Poeta był bardzo zadowolony ze spotkania z członkami Akademii – podkreśla AP. Nie wygłosił jednak żadnego wykładu i w związku z tym wciąż jeszcze nie otrzymał nagrody pieniężnej w wysokości 8 mln koron (840 tys. euro).
Danius wyjaśniła, że niekiedy noblowskie odczyty są wcześniej zapisywane i że ostatni taki przypadek miał miejsce w 2013 roku, gdy podobne rozwiązanie wybrała kanadyjska pisarka Alice Munro. 82-letnia wówczas autorka opowiadań nie mogła przylecieć do Szwecji z powodów zdrowotnych.
75-letni Bob Dylan został nagrodzony literackim Noblem w październiku 2016 roku za "tworzenie nowych form poetyckiej ekspresji w ramach wielkiej tradycji amerykańskiej pieśni". Najpierw przez długi czas unikając kontaktu zwlekał z decyzją o przyjęciu wyróżnienia, potem odmówił przyjazdu 10 grudnia 2016 roku na ceremonię wręczenia Nagrody Nobla do Sztokholmu.
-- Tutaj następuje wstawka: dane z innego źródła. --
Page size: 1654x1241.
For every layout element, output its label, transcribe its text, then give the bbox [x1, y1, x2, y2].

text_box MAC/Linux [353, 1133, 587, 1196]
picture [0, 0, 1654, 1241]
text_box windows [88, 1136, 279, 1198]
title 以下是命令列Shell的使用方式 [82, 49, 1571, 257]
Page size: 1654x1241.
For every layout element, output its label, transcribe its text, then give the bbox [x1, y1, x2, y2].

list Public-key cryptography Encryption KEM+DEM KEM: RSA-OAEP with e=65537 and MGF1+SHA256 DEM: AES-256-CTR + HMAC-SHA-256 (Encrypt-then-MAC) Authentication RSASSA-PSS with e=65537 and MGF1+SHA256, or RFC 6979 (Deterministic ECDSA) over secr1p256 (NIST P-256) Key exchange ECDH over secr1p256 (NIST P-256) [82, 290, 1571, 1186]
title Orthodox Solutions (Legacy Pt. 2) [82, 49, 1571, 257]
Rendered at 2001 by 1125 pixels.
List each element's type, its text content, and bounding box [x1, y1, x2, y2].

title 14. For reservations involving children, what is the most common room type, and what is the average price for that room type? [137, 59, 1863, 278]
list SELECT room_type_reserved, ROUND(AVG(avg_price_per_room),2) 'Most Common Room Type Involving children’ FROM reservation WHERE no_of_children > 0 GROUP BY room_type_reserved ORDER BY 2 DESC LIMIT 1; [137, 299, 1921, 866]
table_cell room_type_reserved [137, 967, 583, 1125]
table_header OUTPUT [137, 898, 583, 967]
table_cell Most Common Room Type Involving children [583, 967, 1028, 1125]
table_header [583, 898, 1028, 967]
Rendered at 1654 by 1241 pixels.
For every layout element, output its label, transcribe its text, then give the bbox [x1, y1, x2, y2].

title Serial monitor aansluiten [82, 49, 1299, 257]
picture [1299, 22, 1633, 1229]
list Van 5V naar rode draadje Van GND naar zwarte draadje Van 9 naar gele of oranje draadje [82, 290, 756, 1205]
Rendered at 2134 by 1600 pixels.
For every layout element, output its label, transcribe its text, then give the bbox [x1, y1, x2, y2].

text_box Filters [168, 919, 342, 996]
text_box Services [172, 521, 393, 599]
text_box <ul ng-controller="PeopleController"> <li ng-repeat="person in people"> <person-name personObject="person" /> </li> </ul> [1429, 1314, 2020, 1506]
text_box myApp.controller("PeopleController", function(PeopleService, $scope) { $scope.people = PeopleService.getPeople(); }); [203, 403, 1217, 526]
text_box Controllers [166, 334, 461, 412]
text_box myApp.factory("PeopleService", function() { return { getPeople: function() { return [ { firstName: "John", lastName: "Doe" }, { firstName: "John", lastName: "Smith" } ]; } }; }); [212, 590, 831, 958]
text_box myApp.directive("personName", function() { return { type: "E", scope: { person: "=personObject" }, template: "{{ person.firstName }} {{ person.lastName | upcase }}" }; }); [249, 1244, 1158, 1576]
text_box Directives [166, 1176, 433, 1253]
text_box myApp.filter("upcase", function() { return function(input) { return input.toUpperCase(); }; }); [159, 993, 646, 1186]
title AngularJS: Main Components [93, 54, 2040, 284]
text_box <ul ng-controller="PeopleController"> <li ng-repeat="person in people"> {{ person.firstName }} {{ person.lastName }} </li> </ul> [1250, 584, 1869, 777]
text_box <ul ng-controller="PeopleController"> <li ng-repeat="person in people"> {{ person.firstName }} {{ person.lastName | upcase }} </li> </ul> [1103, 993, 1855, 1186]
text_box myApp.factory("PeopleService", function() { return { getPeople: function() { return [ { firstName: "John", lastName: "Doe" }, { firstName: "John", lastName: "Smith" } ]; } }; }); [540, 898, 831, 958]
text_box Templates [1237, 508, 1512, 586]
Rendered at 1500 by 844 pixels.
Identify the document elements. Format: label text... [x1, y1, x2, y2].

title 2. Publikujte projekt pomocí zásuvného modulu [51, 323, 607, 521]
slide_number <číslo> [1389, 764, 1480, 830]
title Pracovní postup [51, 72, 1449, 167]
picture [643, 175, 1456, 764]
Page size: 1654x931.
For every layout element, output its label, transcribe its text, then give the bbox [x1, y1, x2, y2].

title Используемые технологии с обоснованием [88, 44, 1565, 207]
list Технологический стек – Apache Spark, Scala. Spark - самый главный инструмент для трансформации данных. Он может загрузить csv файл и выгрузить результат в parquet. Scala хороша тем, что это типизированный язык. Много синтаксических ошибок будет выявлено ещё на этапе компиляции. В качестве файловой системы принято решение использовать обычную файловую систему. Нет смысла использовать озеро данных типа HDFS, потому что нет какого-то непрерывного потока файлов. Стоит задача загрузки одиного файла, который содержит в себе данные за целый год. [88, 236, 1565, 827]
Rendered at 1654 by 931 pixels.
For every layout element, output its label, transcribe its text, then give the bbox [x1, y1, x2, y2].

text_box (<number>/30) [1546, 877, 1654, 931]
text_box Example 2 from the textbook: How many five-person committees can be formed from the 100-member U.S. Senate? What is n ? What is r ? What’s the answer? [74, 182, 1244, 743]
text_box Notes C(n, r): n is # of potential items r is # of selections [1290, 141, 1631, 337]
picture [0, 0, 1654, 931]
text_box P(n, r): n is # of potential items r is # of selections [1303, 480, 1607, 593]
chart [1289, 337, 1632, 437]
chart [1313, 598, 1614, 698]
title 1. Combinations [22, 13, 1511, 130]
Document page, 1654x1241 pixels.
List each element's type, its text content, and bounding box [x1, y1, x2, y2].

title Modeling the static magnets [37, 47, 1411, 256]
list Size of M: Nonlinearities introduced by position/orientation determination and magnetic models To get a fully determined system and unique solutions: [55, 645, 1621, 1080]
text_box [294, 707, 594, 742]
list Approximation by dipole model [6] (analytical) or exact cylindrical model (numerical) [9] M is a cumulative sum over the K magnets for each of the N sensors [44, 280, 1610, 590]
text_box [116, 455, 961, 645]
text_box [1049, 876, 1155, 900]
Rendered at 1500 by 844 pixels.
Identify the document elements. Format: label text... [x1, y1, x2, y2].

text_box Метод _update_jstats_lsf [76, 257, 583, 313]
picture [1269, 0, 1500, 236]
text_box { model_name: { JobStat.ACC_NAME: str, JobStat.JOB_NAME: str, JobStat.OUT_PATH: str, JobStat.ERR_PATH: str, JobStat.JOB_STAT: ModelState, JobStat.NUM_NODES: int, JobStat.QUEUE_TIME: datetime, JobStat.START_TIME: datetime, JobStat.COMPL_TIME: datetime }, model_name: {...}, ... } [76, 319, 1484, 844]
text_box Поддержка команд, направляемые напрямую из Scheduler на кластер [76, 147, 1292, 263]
Na bankiecie noblowskim list od Boba Dylana odczytała ambasador USA w Sztokholmie Azita Raji. "Przykro mi, że nie mogę być z wami, ale proszę przyjąć, że jestem tu duchem i to zaszczyt przyjąć tak prestiżową nagrodę" - napisał artysta. "Zostać uhonorowanym Nagrodą Nobla, to jest coś, czego nie mogłem sobie wyobrazić lub oczekiwać" - podkreślił Dylan.